Weak and mild solutions to the MHD equations and the viscoelastic Navier-Stokes equations with damping in Wiener amalgam spaces

TL;DR

This paper establishes the existence and properties of weak and mild solutions for 3D incompressible MHD and viscoelastic Navier-Stokes equations with damping in Wiener amalgam spaces, extending previous frameworks.

Contribution

It introduces new existence results for solutions in Wiener amalgam spaces and extends properties of local energy solutions for these complex fluid models.

Findings

Existence of mild solutions in Wiener amalgam spaces.

Construction of global-in-time local energy weak solutions.

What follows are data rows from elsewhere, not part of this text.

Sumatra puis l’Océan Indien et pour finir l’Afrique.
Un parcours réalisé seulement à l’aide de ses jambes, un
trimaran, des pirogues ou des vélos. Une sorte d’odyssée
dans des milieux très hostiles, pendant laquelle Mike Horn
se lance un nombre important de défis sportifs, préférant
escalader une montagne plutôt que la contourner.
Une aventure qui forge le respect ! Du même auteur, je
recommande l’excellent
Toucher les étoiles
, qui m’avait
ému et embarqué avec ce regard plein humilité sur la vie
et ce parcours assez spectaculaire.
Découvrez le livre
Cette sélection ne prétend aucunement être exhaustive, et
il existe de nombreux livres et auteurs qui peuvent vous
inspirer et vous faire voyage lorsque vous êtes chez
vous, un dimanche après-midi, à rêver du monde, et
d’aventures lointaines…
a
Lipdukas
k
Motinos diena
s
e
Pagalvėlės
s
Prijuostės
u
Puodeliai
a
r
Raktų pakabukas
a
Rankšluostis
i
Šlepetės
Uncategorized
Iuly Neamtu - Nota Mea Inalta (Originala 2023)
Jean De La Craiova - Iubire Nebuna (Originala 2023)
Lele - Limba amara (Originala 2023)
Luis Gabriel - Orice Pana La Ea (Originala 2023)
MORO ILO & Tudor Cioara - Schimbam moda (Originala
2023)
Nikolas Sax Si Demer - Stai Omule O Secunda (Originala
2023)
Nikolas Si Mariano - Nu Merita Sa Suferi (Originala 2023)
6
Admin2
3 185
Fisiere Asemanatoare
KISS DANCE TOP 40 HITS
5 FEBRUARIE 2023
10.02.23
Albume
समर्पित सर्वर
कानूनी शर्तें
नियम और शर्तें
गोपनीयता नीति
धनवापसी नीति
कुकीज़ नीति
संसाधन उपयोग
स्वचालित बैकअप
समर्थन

Extension of regularity and uniqueness results for initial data in $L^2_{uloc}$.

Abstract

We study the three-dimensional incompressible magnetohydrodynamic (MHD) equations and the incompressible viscoelastic Navier-Stokes equations with damping. Building on techniques developed by Bradshaw, Lai, and Tsai (Math. Ann. 2024), we prove the existence of mild solutions in Wiener amalgam spaces that satisfy the corresponding spacetime integral bounds. In addition, we construct global-in-time local energy weak solutions in these amalgam spaces using the framework introduced by Bradshaw and Tsai (SIAM J. Math. Anal. 2021). As part of this construction, we also establish several properties of local energy solutions with $L^2_{\rm uloc}$ initial data, including initial and eventual regularity as well as small-large uniqueness, extending analogous results obtained for the Navier-Stokes equations by Bradshaw and Tsai (Comm. Partial Differential Equations 2020).